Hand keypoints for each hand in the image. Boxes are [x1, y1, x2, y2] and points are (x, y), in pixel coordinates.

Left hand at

...

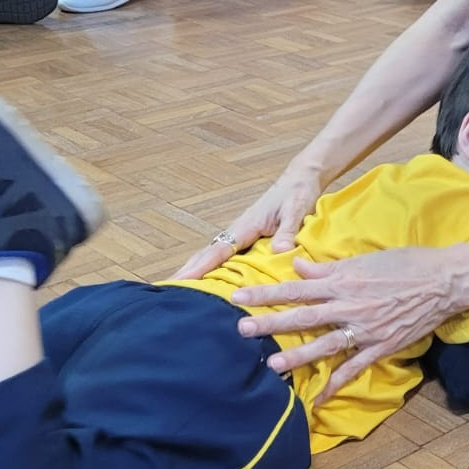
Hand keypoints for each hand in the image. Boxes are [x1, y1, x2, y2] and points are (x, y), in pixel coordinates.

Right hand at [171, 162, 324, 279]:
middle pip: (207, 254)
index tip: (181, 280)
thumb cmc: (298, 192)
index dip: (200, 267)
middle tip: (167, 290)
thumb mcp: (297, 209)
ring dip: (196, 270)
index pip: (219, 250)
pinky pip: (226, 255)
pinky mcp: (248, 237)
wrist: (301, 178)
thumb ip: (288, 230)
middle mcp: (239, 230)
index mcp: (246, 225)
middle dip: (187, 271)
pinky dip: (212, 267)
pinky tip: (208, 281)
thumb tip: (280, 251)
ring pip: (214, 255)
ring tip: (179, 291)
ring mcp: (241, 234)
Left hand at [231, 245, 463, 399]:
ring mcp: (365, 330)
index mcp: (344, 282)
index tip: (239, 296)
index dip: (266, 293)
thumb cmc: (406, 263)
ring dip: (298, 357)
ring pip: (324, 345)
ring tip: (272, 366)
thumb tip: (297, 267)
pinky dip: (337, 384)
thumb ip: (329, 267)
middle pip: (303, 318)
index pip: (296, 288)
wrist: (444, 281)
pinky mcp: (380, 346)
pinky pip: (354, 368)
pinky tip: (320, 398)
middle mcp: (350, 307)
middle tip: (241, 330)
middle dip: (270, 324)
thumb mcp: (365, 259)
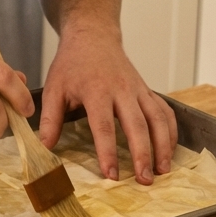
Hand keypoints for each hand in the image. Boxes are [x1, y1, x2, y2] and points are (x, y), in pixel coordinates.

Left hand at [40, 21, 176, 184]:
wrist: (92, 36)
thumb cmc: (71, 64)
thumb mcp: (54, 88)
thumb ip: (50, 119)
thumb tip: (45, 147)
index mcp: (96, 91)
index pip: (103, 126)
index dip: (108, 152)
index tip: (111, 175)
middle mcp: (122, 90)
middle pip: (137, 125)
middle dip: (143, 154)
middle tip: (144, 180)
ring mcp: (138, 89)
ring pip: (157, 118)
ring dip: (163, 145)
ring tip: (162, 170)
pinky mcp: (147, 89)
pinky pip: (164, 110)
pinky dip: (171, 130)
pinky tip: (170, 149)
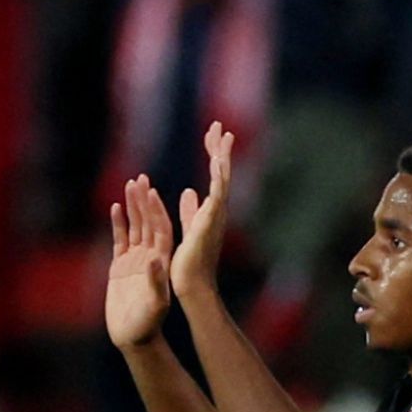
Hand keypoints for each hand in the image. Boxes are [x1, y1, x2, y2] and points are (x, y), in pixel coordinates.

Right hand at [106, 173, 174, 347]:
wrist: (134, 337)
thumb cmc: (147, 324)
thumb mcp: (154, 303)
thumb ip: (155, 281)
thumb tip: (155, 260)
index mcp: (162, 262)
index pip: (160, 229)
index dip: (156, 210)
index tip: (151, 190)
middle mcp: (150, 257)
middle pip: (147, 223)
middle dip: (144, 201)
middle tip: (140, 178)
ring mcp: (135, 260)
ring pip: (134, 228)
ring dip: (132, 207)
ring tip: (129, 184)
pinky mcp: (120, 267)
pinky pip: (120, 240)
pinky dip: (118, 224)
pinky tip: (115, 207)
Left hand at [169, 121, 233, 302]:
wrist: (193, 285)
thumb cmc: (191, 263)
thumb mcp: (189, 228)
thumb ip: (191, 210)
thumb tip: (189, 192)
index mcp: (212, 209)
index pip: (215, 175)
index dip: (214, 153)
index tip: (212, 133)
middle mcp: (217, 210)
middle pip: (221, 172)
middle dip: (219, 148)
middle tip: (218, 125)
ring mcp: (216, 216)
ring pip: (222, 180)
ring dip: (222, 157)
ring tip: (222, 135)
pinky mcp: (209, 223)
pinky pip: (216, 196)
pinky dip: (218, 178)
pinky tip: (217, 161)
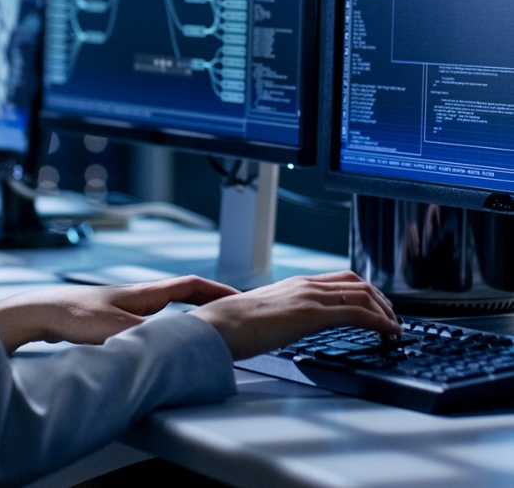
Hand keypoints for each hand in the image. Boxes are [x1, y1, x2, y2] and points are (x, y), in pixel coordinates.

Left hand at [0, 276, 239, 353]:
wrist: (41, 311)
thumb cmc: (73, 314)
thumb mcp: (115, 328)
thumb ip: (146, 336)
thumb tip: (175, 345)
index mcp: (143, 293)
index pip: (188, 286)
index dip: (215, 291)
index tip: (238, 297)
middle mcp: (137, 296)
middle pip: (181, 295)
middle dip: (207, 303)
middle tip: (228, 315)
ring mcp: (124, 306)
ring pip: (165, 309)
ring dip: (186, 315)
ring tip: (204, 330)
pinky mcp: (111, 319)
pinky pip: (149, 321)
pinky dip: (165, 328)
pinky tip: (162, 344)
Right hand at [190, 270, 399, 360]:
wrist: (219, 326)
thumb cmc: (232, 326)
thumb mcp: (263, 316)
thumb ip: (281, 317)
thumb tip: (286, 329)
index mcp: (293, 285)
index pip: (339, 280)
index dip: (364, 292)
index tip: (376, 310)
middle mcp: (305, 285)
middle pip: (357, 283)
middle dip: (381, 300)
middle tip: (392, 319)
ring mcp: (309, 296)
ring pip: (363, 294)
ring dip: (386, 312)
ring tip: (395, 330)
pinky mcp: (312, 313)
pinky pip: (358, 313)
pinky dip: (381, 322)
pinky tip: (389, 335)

---

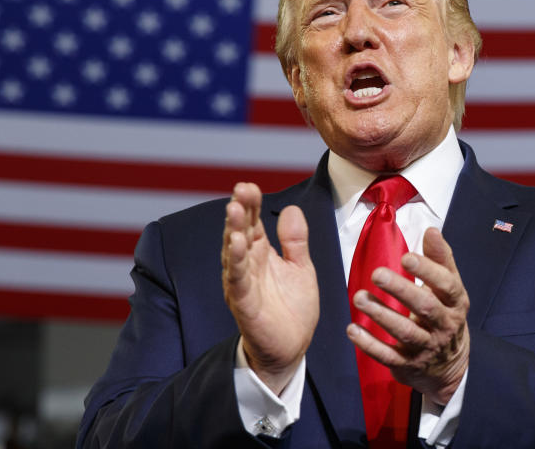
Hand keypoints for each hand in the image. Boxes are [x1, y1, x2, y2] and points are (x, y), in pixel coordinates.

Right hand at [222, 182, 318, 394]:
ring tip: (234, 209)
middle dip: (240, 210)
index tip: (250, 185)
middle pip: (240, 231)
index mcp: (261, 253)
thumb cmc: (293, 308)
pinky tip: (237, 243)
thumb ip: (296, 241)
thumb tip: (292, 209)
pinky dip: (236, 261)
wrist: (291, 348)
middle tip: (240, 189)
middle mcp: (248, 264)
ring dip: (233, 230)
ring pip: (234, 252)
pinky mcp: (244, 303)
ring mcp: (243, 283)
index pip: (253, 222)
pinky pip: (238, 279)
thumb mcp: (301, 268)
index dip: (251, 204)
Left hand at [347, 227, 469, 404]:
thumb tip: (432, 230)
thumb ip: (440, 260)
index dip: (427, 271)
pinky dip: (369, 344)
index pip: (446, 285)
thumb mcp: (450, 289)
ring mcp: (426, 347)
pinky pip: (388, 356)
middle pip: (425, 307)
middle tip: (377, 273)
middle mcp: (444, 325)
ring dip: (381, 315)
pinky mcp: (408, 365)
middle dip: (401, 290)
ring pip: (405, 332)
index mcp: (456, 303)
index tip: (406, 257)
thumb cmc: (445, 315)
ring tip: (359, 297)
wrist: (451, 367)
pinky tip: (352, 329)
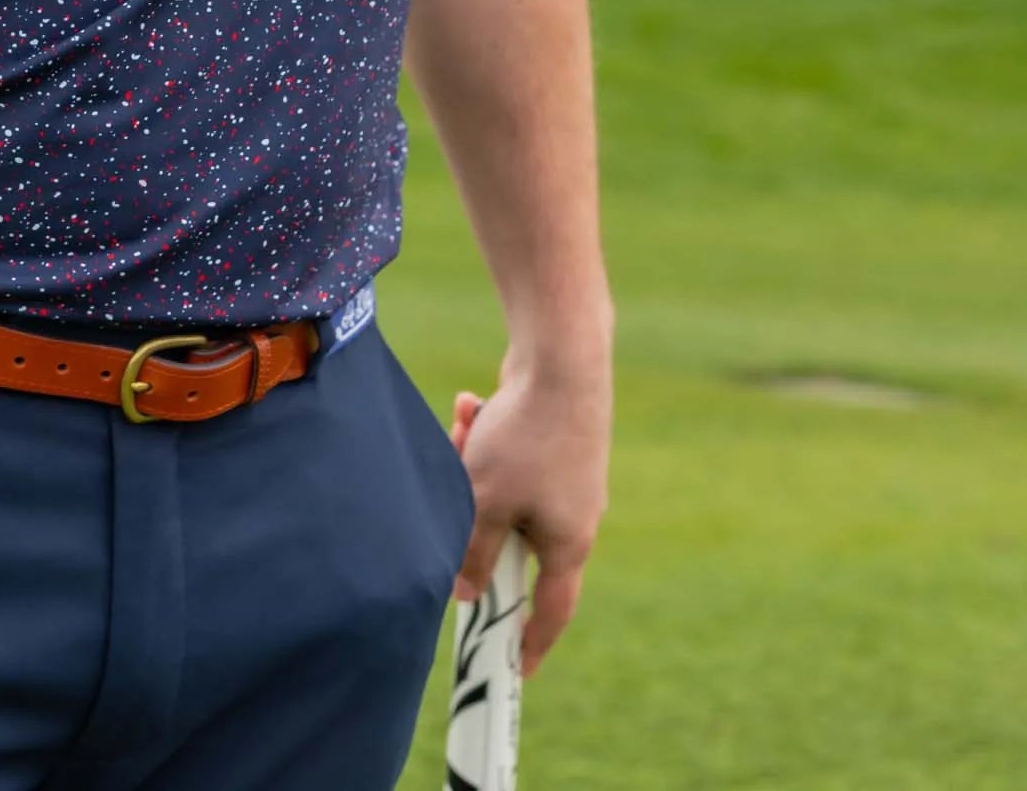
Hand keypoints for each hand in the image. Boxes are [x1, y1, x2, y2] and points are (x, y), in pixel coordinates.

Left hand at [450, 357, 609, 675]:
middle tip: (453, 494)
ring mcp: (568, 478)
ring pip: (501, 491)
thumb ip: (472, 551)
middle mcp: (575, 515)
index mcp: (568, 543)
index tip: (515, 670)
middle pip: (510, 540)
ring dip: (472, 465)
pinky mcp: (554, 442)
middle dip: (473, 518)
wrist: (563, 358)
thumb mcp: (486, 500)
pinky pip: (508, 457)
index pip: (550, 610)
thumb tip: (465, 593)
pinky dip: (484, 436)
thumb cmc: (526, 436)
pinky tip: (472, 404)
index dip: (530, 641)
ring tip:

ACTIVITY:
With pictures excluded, reproduce exactly the lines above from the one containing "thumb ip: (296, 241)" down to the one containing "index pip: (550, 610)", those two included.

EXERCISE RESPONSE:
thumb ip: (296, 241)
thumb tip: (292, 209)
pinky dip: (236, 261)
wrist: (291, 348)
middle tip: (240, 189)
middle mcp: (248, 264)
ring dip: (233, 230)
ring pip: (234, 252)
pinky mcp: (244, 303)
ring mcp: (243, 283)
index pip: (253, 222)
pinky pip: (238, 279)
thumb mcp: (301, 268)
index dip: (251, 204)
Left hand at [347, 227, 469, 404]:
thumb tip: (432, 230)
thumb ip: (440, 260)
index dip: (427, 271)
pinky dip: (369, 344)
index pip: (446, 285)
thumb mcp: (450, 289)
ring mcp: (426, 347)
pinky pip: (388, 356)
middle pip: (425, 307)
middle tip: (377, 273)
middle mcp: (444, 325)
ring dip: (381, 315)
pinky mcp: (408, 365)
middle dip: (401, 290)
ring pip: (405, 332)
index mcp: (456, 303)
index tip: (406, 257)
thumb cmc: (445, 315)
ring tip: (359, 297)
wrist: (451, 367)
pinky tip: (352, 329)
Hand keypoints for each hand in the image. Boxes are [x1, y1, x2, y2] and points are (x, y), in pixel coordinates.

Left hand at [450, 357, 609, 675]:
middle tip: (453, 494)
ring mcp: (568, 478)
ring pip: (501, 491)
thumb ip: (472, 551)
middle mcp: (575, 515)
index mcp: (568, 543)
index tip: (515, 670)
middle pip: (510, 540)
ring dip: (472, 465)
pinky mcp: (554, 442)
middle dip: (473, 518)
wrist: (563, 358)
thumb mcp: (486, 500)
pinky pip: (508, 457)
index pip: (550, 610)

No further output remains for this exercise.